Войдя в столовую, я поразился виду накрытого стола. Графинчик и бутылочки с сербской ракией, со сливовицей, с русской водкой – зубровкой, лимонной, перцовкой, простой белой. Вина – сербские, македонские, далматинские. Закуски разных сортов – маринованные грибы, фаршированные баклажаны с паприкой, сосиски в томатном соусе, тоже с паприкой…
– Ну, садитесь, господа, – весело потирая руки, начал профессор. – Вы сюда, вы – сюда… С чего начнем? С ракии, или с нашей отечественной? Хотите перцовки? – ласково обратился он ко мне.
– О, нет, – испуганно ответил я. – Перцовка обжигает… А кроме того, сами вы, профессор, только что мне говорили…
– Мало ли что говорил! Один раз не в счет. Ну, не хотите, тогда начните с зубровки. Выпьем, закусим как следует, a затем будет горячее…
Мы с Константином Яковлевичем ушли от Сиротинина около полуночи. И это возвращение до сих пор вызывает во мне жуткое воспоминание.
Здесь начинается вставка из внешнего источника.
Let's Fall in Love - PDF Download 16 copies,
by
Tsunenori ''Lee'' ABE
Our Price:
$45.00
Никогда в жизни со мной ничего подобного не было. Я шел посреди улицы, держа своего коллегу за руку, старался идти так, чтобы меня не качнуло ни вправо, ни влево. И мы оба – не то, чтобы громко, но и не особенно тихо – пели сербскую национальную песню «Тамо далеко».
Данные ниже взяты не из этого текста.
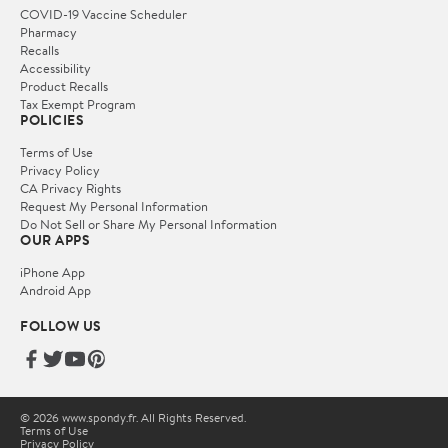
COVID-19 Vaccine Scheduler
Pharmacy
Recalls
Accessibility
Product Recalls
Tax Exempt Program
POLICIES
Terms of Use
Privacy Policy
CA Privacy Rights
Request My Personal Information
Do Not Sell or Share My Personal Information
OUR APPS
iPhone App
Android App
FOLLOW US
© 2026 www.spondy.fr. All Rights Reserved.
Terms of Use
Privacy Policy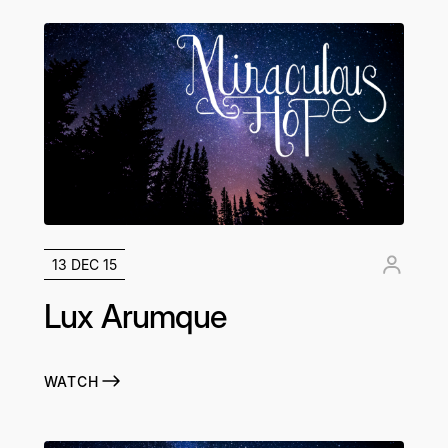
13 DEC 15
Lux Arumque
WATCH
Ну, бывало изредка, и раньше, и позже, – становился я в подобных случаях или излишне веселым, или слишком-говорливым. Иногда раскраснеюсь. Иногда суечусь… Но чтобы так – петь, да еще на улице, да притом ночью… Нет. Никогда.
Сербский период русской эмиграции заканчивался. Столица зарубежной Руси постепенно переходила в Париж, который впоследствии в свою очередь уступил подобное название Нью-Йорку. Было бы заманчиво в истории этой эмигрантской Руси Белград назвать Киевом, Париж – Москвой, a Нью-Йорк – Петербургом. Однако, вполне, серьезные основания для такой параллели едва ли можно найти. Правда, в Белграде, как и в Киеве, впервые появились в большом количестве Рюриковичи.
Правда, Париж стал немного напоминать Москву, когда воцарившийся в нем Милюков стал отбирать у разных удельных родственников политических групп их председательские колокольчики, а самостоятельную Е. Кускову222, в качестве Марфы-посадницы, вместе с ее вечевым колоколом, водворил у себя в редакции. Правда и то, что русский Нью-Йорк по темпу жизни и по деловитости более всего похож на Петербург, особенно на нашу аристократию, старавшуюся, обязательно говорить по-английски…
Но все эти сравнения ни к чему. Так как в жизни культурных народов таких явлений, как Зарубежная Русь, никогда еще не было.